The omelette is so light and fluffy it nearly floated off the spoon! The rice is from Yamagata and Miyagi Prefectures; customers can choose from a large, medium or small serving when ordering the meal.
While the main dish was a yoshoku classic, the supporting act was tasty too. “We have a different soup of the day every day,” explained Ms. Miyazaki. “Today it’s a Chinese style soup with egg and onion, on other days we’ll have miso soup, minestrone or pork and vegetable soup with miso (tonjiru). It depends on the time of year and what seasonal vegetables are available.” There’s a dish of crispy shredded cabbage in a tangy sauce too. These side dishes also vary from season to season.

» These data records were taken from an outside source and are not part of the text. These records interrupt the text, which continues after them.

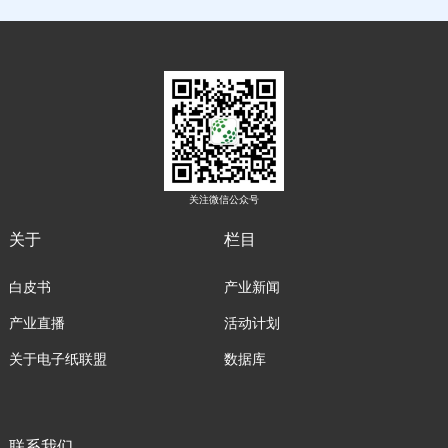
关注微信公众号
关于
栏目
白皮书
产业新闻
产业直播
活动计划
关于电子纸联盟
数据库
联系我们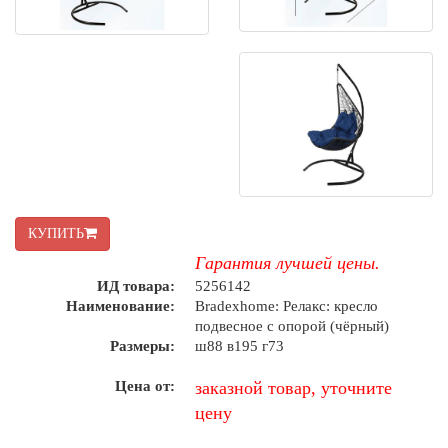
КУПИТЬ
Гарантия лучшей цены.
ИД товара:
5256142
Наименование:
Bradexhome: Релакс: кресло
подвесное с опорой (чёрный)
Размеры:
ш88 в195 г73
Цена от:
заказной товар, уточните
цену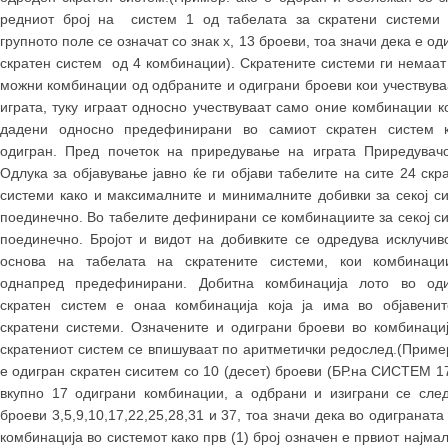
редниот број на систем 1 од табелата за скратени системи
групното поле се означат со знак х, 13 броеви, тоа значи дека е од
скратен систем од 4 комбинации). Скратените системи ги немаат
можни комбинации од одбраните и одиграни броеви кои учествува
играта, туку играат односно учествуваат само оние комбинации к
дадени односно предефинирани во самиот скратен систем к
одигран. Пред почеток на приредување на играта Приредувач
Одлука за објавување јавно ќе ги објави табелите на сите 24 скр
системи како и максималните и минималните добивки за секој с
поединечно. Во табелите дефинирани се комбинациите за секој с
поединечно. Бројот и видот на добивките се одредува исклучив
основа на табелата на скратените системи, кои комбинаци
однапред предефинирани. Добитна комбинација лото во оди
скратен систем е онаа комбинација која ја има во објавени
скратени системи. Означените и одиграни броеви во комбинаци
скратениот систем се впишуваат по аритметички редослед.(Приме
е одигран скратен сиситем со 10 (десет) броеви (БР.на СИСТЕМ 17
вкупно 17 одиграни комбинации, а одбрани и изиграни се сле
броеви 3,5,9,10,17,22,25,28,31 и 37, тоа значи дека во одиграната
комбинација во системот како прв (1) број означен е првиот најмал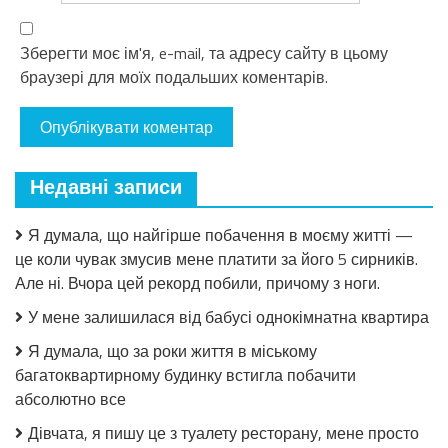
Зберегти моє ім'я, e-mail, та адресу сайту в цьому
браузері для моїх подальших коментарів.
Недавні записи
Я думала, що найгірше побачення в моєму житті —
це коли чувак змусив мене платити за його 5 сирників.
Але ні. Вчора цей рекорд побили, причому з ноги.
У мене залишилася від бабусі однокімнатна квартира
Я думала, що за роки життя в міському
багатоквартирному будинку встигла побачити
абсолютно все
Дівчата, я пишу це з туалету ресторану, мене просто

Ichibanboshi is currently only open for lunch (Mondays to Saturdays, 11:30～14:00) and it’s busy during the peak lunch hour of 12:00 to 13:00. All items on the menu are available to take out, including such yoshoku classics as hamburg steak (1,100 yen), pork loin cutlet (rosu katsu 1,200 yen) pork sauteed in butter and soy sauce (1,000 yen), chicken cutlet (900 yen), and many more. There’s a very popular beef tendon curry (700 yen) which can be ordered by itself or together with a pork cutlet (1,000 yen), a minced beef and potato cutlet (900 yen), or a ham cutlet (800 yen).
New faces on the menu include the miso butter chicken (800 yen) on the left and a beef and egg on rice bowl (gyu tama don 800 yen), which both look very tasty indeed, and appealing for the Tokyo summer when the heat and humidity tend to overwhelm appetites.
The food is excellent, the portions are generous and the atmosphere is very comfortable. As Mr. Miyazaki said, ”The number of yoshoku restaurants has been decreasing recently, so I’d like everyone to have a chance to come down and try our delicious traditional Japanese western food.” We heartily concur; Ichibanboshi really is the number one star! You can even talk about surfing, too.